Le "lobby" de l'établissement a, quant à lui, été transformé en bibliothèque proustienne de 500 ouvrages (300 titres différents) dans toutes les langues, y compris le lituanien ! Étourdi par tant de «prousteries», on en oublierait presque que l’on se trouve dans un hôtel, si on n’entendait pas certains puristes, devant l'utilisation qui est faite de leur héros, crier au scandale, alors que d'autres, enchantés par cette évocation littéraire qui convie l’œuvre à leur table et dans leur chambre, n'avaient, à ce sujet, aucune raison de réprimer leur satisfaction ou de formuler un mécontentement. Le confort de ce 4 étoiles est, il est vrai, irréprochable : des lits doublés d'un surmatelas, des couettes moelleuses comme des nuages, un mobilier épuré, des éclairages dotés de variateurs, des écrans plats, des bases iPhone et des machines à café Nespresso dans toutes les chambres, voilà bien un confort que n’a pas connu Proust ! Pour autant, l’écrivain n'est jamais bien loin… sur la table de la chambre entre capsules de café ou de crème, le symbole proustien par excellence repose, enveloppé dans sa cellophane… une madeleine!

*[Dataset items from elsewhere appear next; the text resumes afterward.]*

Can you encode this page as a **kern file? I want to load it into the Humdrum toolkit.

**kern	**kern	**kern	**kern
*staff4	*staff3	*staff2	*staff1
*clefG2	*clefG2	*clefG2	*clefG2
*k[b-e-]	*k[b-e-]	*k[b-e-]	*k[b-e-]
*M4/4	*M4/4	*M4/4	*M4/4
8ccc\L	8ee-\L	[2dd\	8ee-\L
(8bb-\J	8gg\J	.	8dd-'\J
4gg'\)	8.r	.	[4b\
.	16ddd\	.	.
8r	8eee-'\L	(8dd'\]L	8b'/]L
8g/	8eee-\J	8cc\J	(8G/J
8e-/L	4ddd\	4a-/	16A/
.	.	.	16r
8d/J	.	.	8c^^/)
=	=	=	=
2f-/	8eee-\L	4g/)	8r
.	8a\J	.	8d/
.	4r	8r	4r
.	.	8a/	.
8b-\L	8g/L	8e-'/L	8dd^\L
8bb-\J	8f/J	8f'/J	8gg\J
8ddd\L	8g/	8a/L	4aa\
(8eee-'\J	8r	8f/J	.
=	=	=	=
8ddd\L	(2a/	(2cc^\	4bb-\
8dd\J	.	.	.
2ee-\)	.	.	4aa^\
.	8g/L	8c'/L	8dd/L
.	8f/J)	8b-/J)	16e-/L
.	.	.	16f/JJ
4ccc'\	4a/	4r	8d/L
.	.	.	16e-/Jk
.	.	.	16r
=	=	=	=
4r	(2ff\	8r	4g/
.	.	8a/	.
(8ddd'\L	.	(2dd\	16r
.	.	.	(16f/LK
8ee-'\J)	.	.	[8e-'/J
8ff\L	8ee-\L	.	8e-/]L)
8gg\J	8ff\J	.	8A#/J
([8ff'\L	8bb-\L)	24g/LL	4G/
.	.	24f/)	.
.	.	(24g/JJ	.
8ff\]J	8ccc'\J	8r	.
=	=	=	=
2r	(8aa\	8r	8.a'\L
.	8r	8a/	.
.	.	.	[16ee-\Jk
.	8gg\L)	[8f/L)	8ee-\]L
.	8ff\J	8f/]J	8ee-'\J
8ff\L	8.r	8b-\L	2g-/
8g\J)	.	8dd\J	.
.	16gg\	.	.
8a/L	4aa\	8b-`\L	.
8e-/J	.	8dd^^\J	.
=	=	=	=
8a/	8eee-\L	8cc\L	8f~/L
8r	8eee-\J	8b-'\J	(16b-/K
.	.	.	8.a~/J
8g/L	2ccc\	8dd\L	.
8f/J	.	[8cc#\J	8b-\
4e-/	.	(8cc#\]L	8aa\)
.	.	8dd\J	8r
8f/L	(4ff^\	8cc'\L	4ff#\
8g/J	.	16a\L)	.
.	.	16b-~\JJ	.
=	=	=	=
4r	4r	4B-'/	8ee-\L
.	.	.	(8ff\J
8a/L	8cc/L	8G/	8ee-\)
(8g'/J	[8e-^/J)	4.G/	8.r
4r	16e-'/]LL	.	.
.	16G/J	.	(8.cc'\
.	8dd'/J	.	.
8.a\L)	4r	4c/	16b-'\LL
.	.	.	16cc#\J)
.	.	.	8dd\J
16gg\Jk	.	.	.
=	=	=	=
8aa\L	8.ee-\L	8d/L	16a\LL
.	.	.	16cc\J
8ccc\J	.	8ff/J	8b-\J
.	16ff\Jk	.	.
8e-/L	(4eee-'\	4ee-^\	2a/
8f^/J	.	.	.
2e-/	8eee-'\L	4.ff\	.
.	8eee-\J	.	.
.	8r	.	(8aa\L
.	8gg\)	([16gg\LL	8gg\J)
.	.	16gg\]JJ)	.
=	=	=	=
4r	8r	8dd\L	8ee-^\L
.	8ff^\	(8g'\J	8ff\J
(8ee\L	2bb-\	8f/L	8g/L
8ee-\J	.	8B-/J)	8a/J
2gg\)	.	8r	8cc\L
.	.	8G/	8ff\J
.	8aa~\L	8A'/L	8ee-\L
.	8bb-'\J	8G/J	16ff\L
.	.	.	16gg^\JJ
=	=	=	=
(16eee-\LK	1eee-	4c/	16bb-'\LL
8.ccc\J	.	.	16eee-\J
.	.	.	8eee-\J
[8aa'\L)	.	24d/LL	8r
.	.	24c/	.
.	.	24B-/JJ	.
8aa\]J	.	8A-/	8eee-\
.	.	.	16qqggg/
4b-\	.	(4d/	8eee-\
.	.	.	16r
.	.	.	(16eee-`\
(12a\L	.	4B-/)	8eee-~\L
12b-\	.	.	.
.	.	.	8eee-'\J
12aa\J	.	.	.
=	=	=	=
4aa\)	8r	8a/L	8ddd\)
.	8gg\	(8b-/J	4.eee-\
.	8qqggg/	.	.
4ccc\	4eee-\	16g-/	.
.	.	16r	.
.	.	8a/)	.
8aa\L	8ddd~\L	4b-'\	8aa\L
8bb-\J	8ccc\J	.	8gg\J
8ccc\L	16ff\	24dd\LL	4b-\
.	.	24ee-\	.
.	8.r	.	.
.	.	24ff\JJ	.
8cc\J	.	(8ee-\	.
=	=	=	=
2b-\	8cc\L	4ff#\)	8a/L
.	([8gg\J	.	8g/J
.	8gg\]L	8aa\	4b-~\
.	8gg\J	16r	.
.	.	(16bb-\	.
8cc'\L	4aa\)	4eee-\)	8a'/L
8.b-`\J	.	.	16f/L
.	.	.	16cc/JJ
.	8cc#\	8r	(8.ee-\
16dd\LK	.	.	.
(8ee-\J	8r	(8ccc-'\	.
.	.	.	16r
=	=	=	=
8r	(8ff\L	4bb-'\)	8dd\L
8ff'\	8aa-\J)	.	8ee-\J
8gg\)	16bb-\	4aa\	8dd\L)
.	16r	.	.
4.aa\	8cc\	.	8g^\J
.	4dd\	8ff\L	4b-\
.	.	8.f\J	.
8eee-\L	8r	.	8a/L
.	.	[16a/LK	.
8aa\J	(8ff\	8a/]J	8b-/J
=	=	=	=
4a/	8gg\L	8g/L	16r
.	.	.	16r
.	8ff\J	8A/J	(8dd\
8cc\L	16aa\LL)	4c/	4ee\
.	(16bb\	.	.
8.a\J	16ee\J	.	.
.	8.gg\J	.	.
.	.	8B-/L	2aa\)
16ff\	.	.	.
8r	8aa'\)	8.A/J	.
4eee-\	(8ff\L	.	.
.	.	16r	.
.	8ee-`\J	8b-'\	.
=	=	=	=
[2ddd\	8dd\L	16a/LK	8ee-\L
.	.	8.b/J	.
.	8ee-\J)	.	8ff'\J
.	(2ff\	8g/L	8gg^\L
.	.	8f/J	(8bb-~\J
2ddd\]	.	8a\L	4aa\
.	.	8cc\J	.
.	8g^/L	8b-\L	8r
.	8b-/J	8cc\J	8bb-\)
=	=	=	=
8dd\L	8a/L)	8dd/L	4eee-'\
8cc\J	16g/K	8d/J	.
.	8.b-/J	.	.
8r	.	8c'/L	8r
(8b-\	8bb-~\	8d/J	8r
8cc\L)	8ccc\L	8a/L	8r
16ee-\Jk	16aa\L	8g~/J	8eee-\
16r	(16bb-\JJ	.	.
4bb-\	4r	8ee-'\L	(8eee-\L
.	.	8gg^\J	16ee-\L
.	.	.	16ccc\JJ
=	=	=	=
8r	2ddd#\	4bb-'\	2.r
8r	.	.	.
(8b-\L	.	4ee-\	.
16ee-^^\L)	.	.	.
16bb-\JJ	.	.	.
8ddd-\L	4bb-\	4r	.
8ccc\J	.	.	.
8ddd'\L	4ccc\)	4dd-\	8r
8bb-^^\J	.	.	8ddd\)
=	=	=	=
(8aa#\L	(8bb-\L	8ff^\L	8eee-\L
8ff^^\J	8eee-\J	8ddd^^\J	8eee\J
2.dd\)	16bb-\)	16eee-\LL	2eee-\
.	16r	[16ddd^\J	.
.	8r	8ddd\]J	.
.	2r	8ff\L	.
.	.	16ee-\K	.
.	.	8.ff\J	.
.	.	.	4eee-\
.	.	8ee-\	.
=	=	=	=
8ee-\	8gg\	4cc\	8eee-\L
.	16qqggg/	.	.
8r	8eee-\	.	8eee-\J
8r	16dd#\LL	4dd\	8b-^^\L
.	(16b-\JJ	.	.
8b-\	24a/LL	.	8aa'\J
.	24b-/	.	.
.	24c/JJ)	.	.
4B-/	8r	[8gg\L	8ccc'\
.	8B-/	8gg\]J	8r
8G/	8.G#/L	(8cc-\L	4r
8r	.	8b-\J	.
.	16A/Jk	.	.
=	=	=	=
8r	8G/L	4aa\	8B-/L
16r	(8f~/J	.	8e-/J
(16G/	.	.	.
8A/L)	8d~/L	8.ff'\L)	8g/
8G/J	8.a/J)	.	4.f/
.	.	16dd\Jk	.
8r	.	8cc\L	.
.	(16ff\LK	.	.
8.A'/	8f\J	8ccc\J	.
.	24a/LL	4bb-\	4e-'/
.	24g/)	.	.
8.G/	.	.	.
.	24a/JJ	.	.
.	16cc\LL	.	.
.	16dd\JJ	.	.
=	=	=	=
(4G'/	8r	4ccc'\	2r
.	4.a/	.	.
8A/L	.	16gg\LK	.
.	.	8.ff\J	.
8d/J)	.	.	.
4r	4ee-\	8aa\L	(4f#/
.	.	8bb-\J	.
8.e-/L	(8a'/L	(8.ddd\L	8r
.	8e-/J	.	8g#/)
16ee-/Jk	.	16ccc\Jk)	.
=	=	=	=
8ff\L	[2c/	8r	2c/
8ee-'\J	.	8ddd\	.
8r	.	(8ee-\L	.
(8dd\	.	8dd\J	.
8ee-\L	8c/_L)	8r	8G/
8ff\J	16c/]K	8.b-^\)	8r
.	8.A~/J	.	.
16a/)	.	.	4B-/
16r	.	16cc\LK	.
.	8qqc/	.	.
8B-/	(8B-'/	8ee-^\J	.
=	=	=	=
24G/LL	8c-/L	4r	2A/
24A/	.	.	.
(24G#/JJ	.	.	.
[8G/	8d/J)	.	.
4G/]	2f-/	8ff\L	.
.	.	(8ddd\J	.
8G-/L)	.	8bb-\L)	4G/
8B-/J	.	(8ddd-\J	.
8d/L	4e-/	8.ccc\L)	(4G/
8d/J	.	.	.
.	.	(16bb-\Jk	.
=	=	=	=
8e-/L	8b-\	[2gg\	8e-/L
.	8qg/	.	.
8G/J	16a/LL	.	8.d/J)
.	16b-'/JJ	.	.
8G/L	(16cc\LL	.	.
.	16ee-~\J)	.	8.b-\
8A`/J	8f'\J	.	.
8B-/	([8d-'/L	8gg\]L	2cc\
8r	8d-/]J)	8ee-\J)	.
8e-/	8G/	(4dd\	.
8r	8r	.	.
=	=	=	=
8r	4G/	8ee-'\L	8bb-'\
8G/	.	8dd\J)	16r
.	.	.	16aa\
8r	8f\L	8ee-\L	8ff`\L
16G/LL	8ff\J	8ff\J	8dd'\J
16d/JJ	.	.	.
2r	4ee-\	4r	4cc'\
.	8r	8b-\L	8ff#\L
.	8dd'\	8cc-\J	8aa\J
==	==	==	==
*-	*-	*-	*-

Le "Swann" est le premier hôtel littéraire entièrement consacré à l’écrivain. Au coeur du quartier historiquement proustien de la plaine Monceau et de Saint-Augustin, il présente une prestigieuse collection d'oeuvres originales sur le romancier dont le souci est de faire découvrir et aimer Proust dans un cadre chaleureux et confortable. Une belle aventure d'une nuit ou plus, une immersion dans l'un des univers les plus exceptionnels de la littérature française. Le" Swann" est unique parce qu'il a été conçu par un amoureux de l'oeuvre, un érudit qui a imaginé cette nouvelle adresse parisienne afin de faire partager sa passion à tous ses visiteurs.
Depuis l'hôtel, les itinéraires les plus divers sont permis pour visiter cette capitale que Proust a su à tous moments transfigurer et réinventer et qu’un lecteur averti pourra, en prenant son temps, reconstituer le livre en mains, pèlerinant ainsi dans les dédales des rues, à l’ombre des églises, dans les salons de thé comme celui du Ritz qui vit tant de fois Marcel s’attabler seul ou avec des amis, n’oubliant jamais d’interroger Olivier Dabescat, le maître d’hôtel en chef, qui ouvrit à l’écrivain de nouveaux champs d’investigation sociologique. Interrogé à ce sujet des années plus tard, Dabescat devait confier : « Marcel Proust venait ici de façon très inattendue, cinq fois dans une semaine et disparaissait quinze jours qu’il passait couché, sans jamais que sa fenêtre fût ouverte. J’allais chez lui, plutôt vers minuit. Je restais là jusqu’à 3 ou 4 heures du matin sans m’en apercevoir, car son charme était tel. Il arrivait à vous tirer les vers du nez, et on le regrettait ensuite de lui avoir confié des choses à garder pour soi. Il ne parlait jamais de l’amour et des femmes. C’était un corps usé, un cérébral ; il était tout cerveau. Il n’a pu vivre que par le miracle de son cerveau. Son cerveau a seul soutenu cette chose abîmée, son corps, qu’il n’entretenait plus depuis longtemps qu’avec des litres de café, des litres par jour, surtout dans ces longs espaces où il ne mangeait pas ».
L’univers de "La Recherche" se prête particulièrement à ces déambulations au cœur de la capitale, et il est sympathique qu’un hôtel se soit ouvert comme un lieu d’accueil luxueux d’où rayonner dans ceux mythiques qui ont fait d’elle une œuvre d’art littéraire.